Wednesday, 20 May 2015

'Bruno Latour and Environmental Governance'—a brief report

Further to my previous post, I had the great pleasure of attending a workshop on 'Bruno Latour and Environmental Governance' at the superbly plush Cumberland Lodge in Windsor this week.

We worked through a stellar line-up of papers, which were innovatively presented and intensively discussed:
Matthijs Kouw and Arthur Petersen, Learning to trust the IPCC again: A diplomatic approach

Mark Brown, Bruno Latour and the democratic representation of climate change

Maximilian Mayer and Michele Acuto, Large assemblages and ‘size’ in world politics: Questioning a forgotten variable to understand the topography of LTS

Philip Conway, The varieties of diplomatic experience (with special attention to the problem of territory)

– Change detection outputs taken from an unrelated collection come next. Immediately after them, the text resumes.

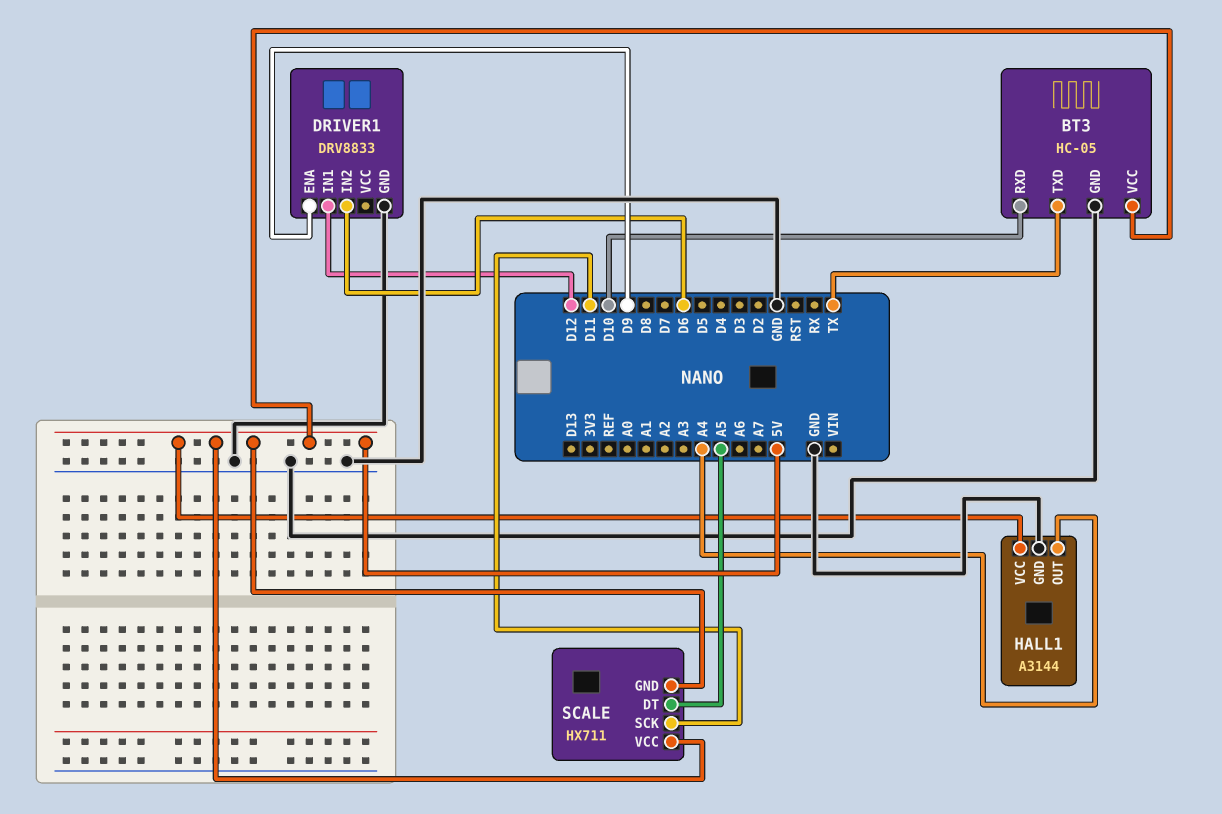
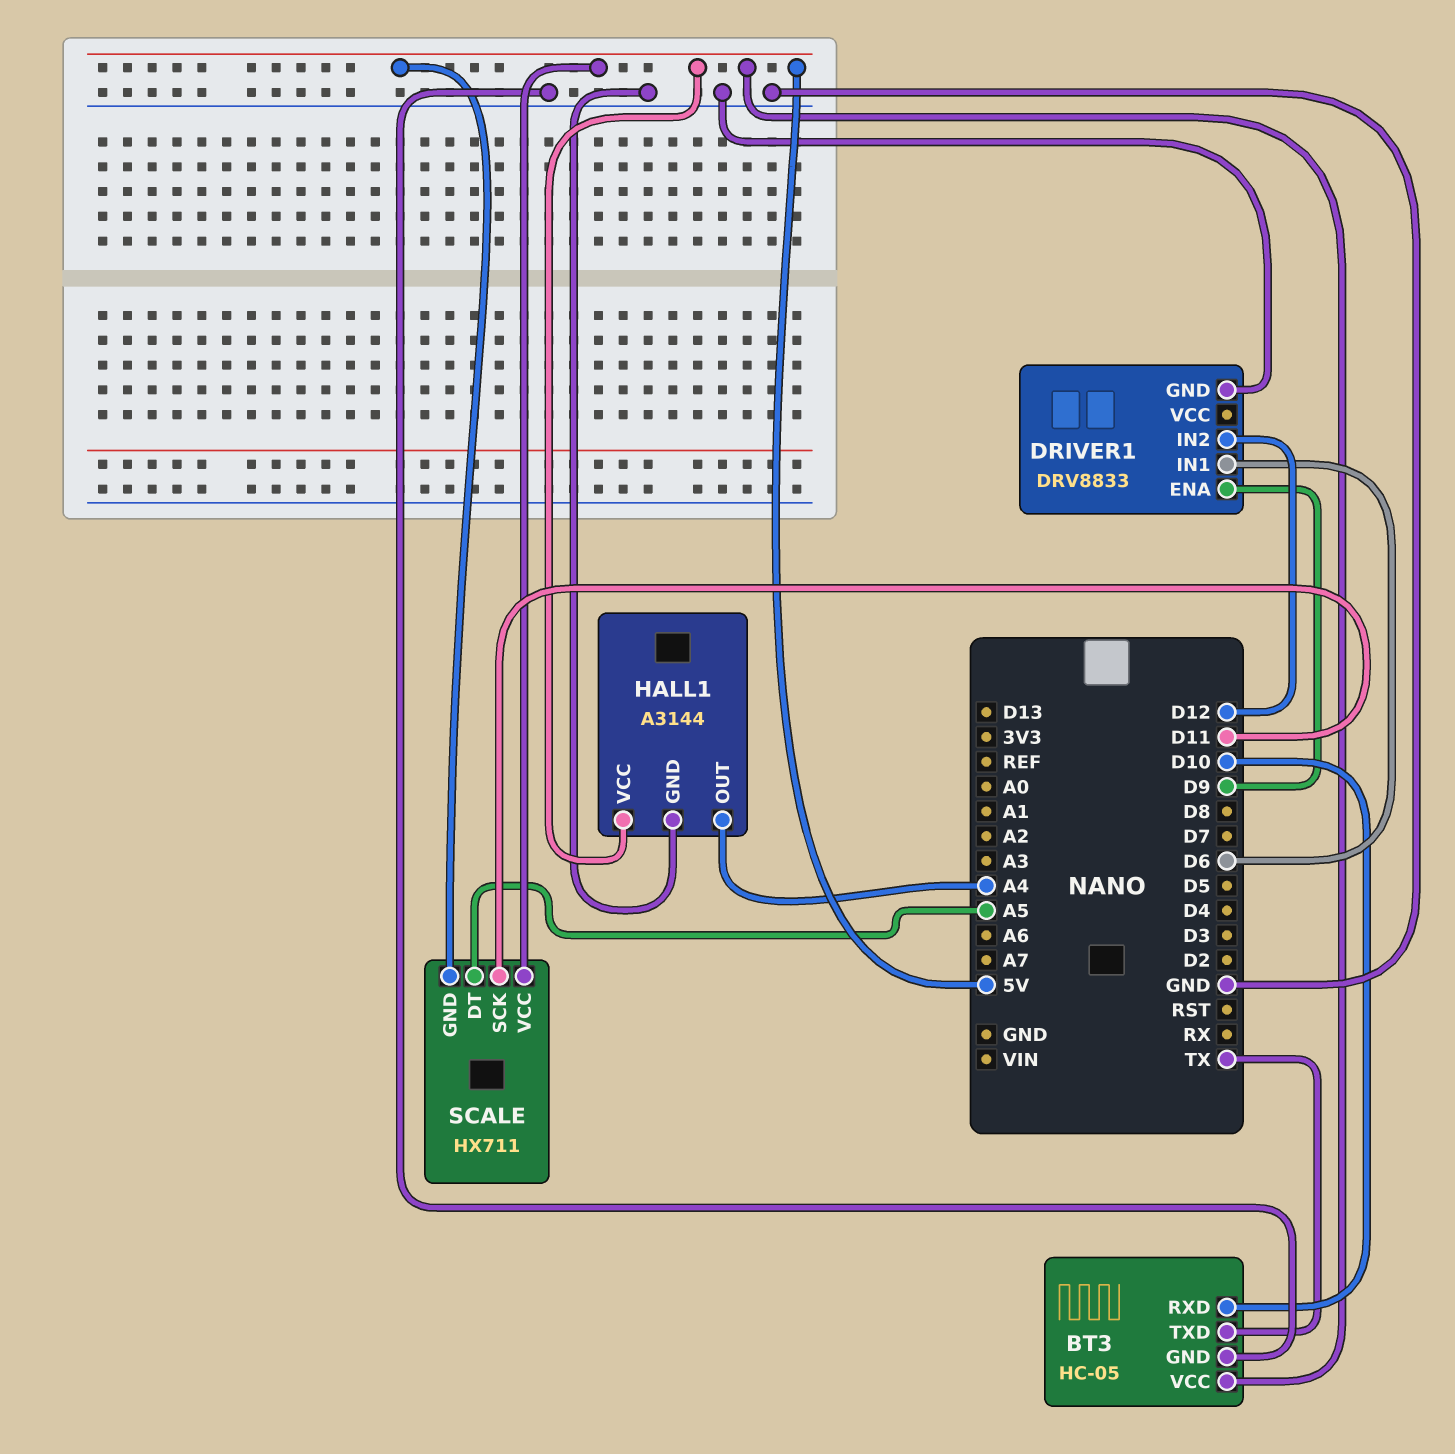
DRIVER1 pin IN1: D12 -> D6
DRIVER1 pin IN2: D6 -> D12

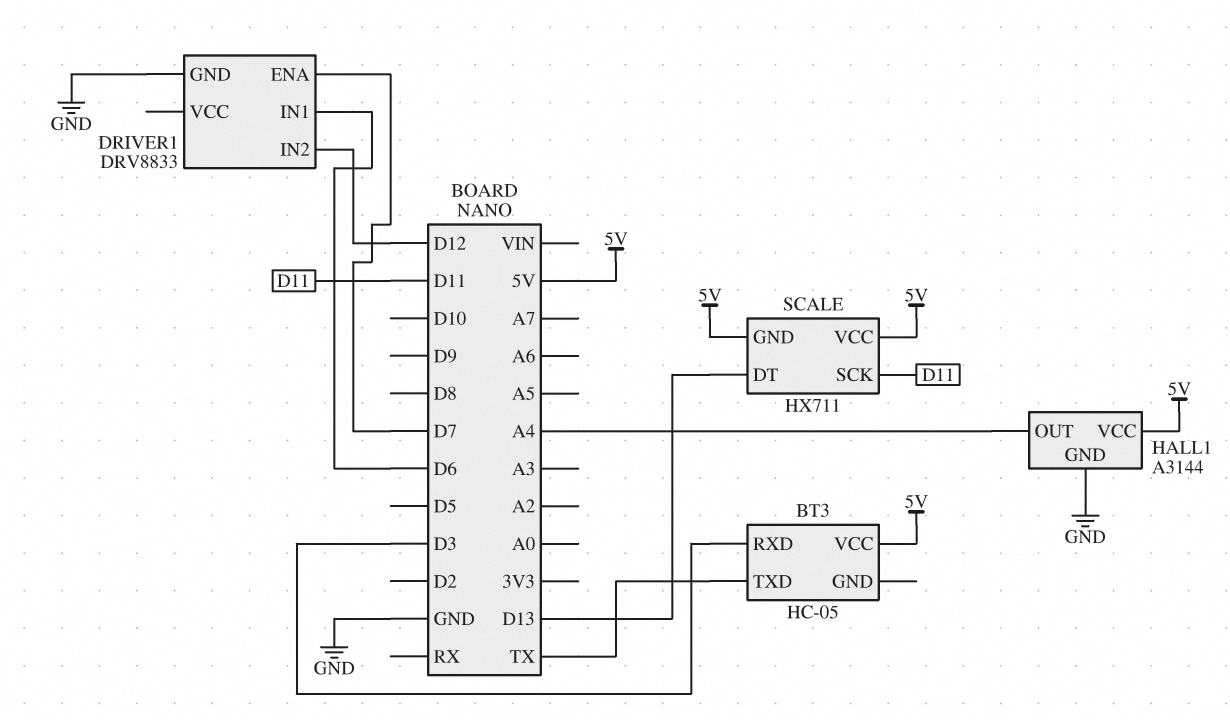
BT3 pin GND: GND -> none
BT3 pin RXD: D10 -> D3
DRIVER1 pin ENA: D9 -> D7
SCALE pin DT: A5 -> D13

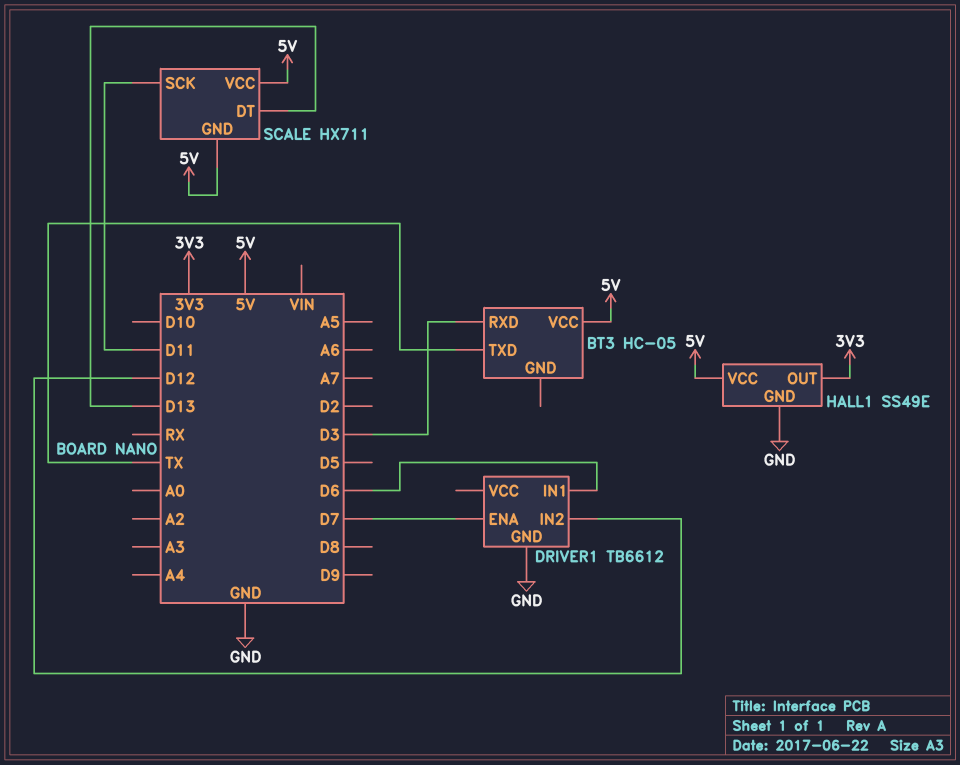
DRIVER1: DRV8833 -> TB6612
HALL1: A3144 -> SS49E
HALL1 pin OUT: A4 -> 3V3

Sandra Junier and Maurits Ersen, “An ant’s nest could bring down a hill”: The material in actor network theory

Arjen Zegwaard, Parliaments of mud

Werner Krauss, The political ecology of emerging climate landscapes

Tim Forsyth, Critically examining Science and Technology Studies within environment and development: Actor Network Theory and the stabilization of science in the Global Landscapes Approach

Stephen Flood and David Frame, The IPCC’s science–policy interface through a Latourian lens

Jasper Montana, ‘An IPCC for biodiversity’: On being, and becoming unlike, IPCC-­like

Ed Dammers, The Nature Outlook as an example of diplomacy between different modes of existence

Hanneke Muilwijk and Albert Faber, Beyond borders: How the Anthropocene re-­colours our world

Jasmine Livingston and Eva Lövbrand, Contested purification: The (un)making of integrated climate science in the IPCC’s Fifth Synthesis Report

Kari de Pryck, Developing a methodology for tracing issues and statements in the IPCC
(N.B. not all co-authors attended the workshop.)
My own paper on diplomacy and territory seemed to be well-received and I particularly benefited from the several co-workshoppers who have had first hand experience of participating in IPCC negotiations. I'm hoping to draw on those experiences as I redraft my paper.

Thanks particularly to the organisers Arthur Petersen, Theo Lorenc and Matthijs Kouw.